Q. We have heard a lot about solving cold cases with DNA evidence. Is new technology being used by our local law enforcement and is it solving old cases?

 

Yes and maybe. Henderson County operates a small but functional forensics lab on the top floor of the Sheriff’s Office building. The lab is supervised by Jim McClelland, a retired SBI officer with an extensive background in forensics. His lab can examine latent crime scene evidence such as fingerprints but is also capable of analyzing bullet fragments and shell casings. The forensics lab is the home of the county’s Automated Fingerprint Identification System (AFIS), which was developed by the FBI. This is where fingerprints meet digital imaging technology.
The AFIS takes a digital image of, say, one fingerprint and compares it to millions of fingerprints in its digital database. Once the fingerprint is scanned and entered, in a matter of seconds the computer will spit out 10 of the best matches. Detectives can use those names to aid in their investigation. If you have been arrested before anywhere in the USA, your prints should be in the system. The lab’s AFIS averages about one or two “hits” each week. McClelland said the AFIS is available to all law enforcement agencies in Henderson County and Polk County without charge.
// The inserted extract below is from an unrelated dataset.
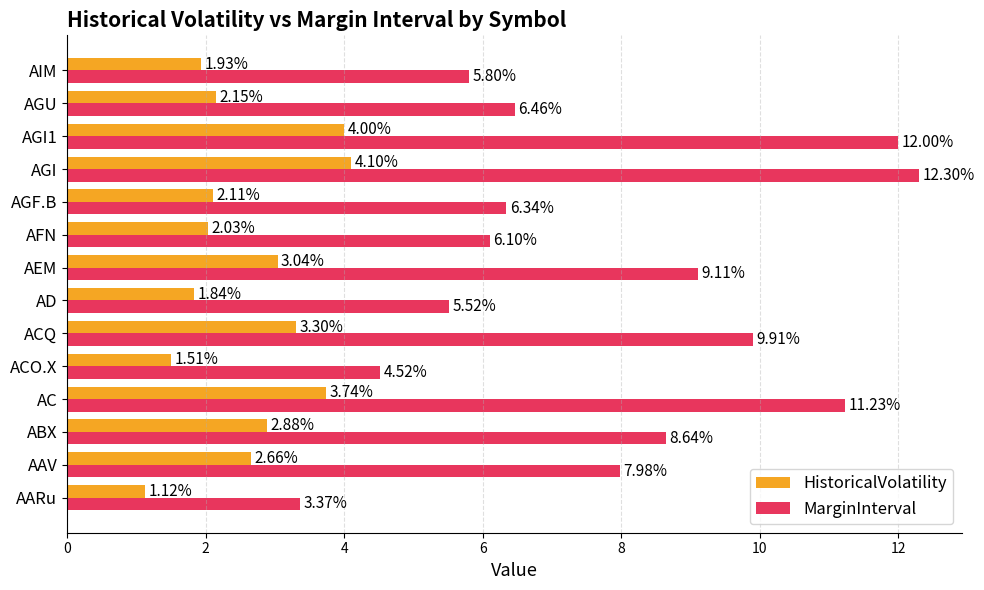

List the series in order of their peak value, lowest first.

HistoricalVolatility, MarginInterval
But the county’s forensics lab has limited capability. Items that cannot be properly examined such as molecular genetic evidence (DNA) are shipped to the Western Regional Crime Lab, which serves the western third of the state. The western lab opened two years ago in Edneyville largely due to the efforts of former state Sen. Tom Apodaca.
Today our state is facing a critical challenge – the backlog of DNA evidence testing. There are more than 100 untested sexual assault examination kits in our county alone and thousands more across the state. “These are not cold cases,” said McClelland. “Nothing can be worked until the evidence can be tested. There is a logjam across the state.”
Because DNA testing is both slow and expensive, priorities must be established to see which rape kits go to the front of the line. McClelland explained that not every rape victim wants to go to trial plus district attorneys are often reluctant to prosecute “date rape” cases. The State has asked that review committees look at each case before the DNA is sent to be tested. Committees can include the D.A., law officers, social services, health care professionals and victims’ rights advocates.
A bill now in the General Assembly called Standing Up for Rape Violence Act of 2019 is intended to expedite the testing process. The bill, which has bipartisan support, will establish protocols for evidence handling and testing and provide needed testing funds. “If the bill passes in Raleigh, come January, we all may be very busy,” said McClelland, meaning the log jam may be freed. Most of the DNA testing will go to private labs. (The measure is currently one of the bills stuck in the standoff between Gov. Roy Cooper and the Legislature over the 2020 budget.)
Cold Cases are routinely reviewed in the Sheriff’s Office but there is only one unsolved homicide in recent history – the murder of 28-year-old Charity Worley at her home in 2008. There are some “persons of interest” but no hard evidence and nothing recovered at the crime scene on West Gilbert Street that could be tested for DNA. The case is cold, yes, but not forgotten.